十字架を背負う道は、「生きる」ことを考えていたらできない。むしろ、「死」を考えることが必要である。どこで、なにをして、神様の御元へ帰るかを考え、最後に一つだけでも、キリスト者らしいことをして天国へ帰ろうとの思いが必要である。

ヘロデ王は、王として生き延びることを考えた。自分が生きるために、ヤコブを殺し、ペトロを捕らえた。私たちも、生きることを願うと、人を傷つけ、人を悲しませてしまう。主イエスは自分が生きること、生き延びることを考えたのではなかった。むしろ、貧しい人に、困っている人に、罪人に生きる喜び、愛を与えて、自ら(主イエス)は死んでいった。

ペトロが捕らえられたことを知った教会は何をしたのでしょうか。「教会では彼のために熱心な祈りがささげられていた」(5)。これが教会のあるべき姿です。あわてず、全てを神様にお委ねして、祈っていた。教会は神様に祈ることが出来るという宝を持っている。教会の力は祈りである。祈りが信仰の力、教会の生命線です。

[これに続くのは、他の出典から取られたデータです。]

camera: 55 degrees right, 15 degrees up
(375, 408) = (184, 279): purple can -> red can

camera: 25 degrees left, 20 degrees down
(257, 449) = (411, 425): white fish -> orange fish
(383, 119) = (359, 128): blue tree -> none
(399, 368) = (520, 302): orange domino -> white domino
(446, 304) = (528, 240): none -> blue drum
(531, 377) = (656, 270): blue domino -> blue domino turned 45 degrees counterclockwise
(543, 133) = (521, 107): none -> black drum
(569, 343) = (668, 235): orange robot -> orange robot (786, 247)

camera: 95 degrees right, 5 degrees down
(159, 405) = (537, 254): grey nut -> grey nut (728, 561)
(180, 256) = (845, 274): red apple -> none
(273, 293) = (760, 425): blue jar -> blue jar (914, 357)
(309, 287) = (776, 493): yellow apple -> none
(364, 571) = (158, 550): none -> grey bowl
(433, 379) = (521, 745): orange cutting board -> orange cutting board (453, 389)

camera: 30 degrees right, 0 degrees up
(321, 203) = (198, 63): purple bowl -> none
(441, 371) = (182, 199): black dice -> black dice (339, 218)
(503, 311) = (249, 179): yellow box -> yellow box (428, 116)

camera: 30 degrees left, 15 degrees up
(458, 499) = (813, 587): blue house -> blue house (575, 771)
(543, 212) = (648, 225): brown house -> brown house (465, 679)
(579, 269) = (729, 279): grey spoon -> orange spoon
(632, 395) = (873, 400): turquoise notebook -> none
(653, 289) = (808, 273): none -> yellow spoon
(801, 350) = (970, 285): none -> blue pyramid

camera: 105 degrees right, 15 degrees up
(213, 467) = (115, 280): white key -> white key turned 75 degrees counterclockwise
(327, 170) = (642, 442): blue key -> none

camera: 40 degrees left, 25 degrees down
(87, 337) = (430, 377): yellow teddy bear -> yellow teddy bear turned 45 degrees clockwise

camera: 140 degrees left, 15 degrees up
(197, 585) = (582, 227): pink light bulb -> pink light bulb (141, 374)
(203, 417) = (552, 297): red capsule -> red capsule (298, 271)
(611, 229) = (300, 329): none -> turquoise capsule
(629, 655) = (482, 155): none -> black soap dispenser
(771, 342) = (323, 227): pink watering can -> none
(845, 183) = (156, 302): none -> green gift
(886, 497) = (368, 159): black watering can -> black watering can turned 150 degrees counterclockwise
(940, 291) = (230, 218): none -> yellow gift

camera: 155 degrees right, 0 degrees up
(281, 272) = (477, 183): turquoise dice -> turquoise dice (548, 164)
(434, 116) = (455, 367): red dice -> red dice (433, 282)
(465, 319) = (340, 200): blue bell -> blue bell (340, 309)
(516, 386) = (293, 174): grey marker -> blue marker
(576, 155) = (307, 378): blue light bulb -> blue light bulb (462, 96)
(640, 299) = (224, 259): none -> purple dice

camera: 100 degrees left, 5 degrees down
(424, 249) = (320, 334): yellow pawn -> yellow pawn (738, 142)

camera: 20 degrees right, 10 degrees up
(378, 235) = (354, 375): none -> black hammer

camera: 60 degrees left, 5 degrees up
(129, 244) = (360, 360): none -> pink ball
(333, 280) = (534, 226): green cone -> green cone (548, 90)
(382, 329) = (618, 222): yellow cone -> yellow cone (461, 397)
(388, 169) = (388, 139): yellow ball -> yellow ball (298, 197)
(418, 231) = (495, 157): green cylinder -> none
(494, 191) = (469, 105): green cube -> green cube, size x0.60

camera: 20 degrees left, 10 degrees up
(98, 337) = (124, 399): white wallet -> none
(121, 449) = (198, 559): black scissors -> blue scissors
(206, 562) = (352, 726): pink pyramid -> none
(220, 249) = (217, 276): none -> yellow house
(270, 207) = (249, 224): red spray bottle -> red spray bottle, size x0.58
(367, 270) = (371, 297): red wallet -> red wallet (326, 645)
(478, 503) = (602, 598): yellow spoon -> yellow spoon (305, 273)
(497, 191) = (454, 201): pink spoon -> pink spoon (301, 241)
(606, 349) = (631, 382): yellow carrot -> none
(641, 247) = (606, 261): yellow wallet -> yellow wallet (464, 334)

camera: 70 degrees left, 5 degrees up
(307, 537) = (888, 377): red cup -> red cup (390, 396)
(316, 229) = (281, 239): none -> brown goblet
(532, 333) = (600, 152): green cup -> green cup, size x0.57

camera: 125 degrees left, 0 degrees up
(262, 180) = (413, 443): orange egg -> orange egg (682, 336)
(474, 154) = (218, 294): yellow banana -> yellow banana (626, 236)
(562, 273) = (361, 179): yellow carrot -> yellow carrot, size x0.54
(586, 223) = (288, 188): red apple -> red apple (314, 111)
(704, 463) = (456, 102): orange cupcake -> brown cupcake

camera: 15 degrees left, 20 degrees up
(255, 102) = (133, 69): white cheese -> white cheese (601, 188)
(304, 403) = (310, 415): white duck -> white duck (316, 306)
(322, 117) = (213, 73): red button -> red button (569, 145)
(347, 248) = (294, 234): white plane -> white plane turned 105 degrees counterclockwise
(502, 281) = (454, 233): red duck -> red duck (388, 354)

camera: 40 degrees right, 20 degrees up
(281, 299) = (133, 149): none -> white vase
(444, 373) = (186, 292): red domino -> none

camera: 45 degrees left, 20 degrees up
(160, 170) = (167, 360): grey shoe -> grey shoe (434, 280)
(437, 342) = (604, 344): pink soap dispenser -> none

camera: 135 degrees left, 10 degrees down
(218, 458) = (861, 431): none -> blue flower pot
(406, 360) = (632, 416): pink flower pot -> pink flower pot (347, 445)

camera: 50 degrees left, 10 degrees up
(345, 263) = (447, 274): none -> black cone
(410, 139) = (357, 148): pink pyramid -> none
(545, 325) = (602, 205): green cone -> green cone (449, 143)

「ペトロは二本の鎖でつながれた」(6)。それほど厳重であっても、神様が共にいてくだされば、神様の御心であれば、どんなに堅固な牢屋も無きに等しい。無力に見えるペトロも、神様が共にいてくだされば、誰も危害を加えることが出来ない。私たちも子供や孫のことで、何かをしてやる必要はない。すべきことは家族や子どもや孫のために、神様の祝福を祈りだけである。神様は私たちの祈りと涙に必ずお応えくださる。神様は私たちを祝福の港へと導いていて下さる。祈って、祈って、神様の時を待つことが信仰生活である。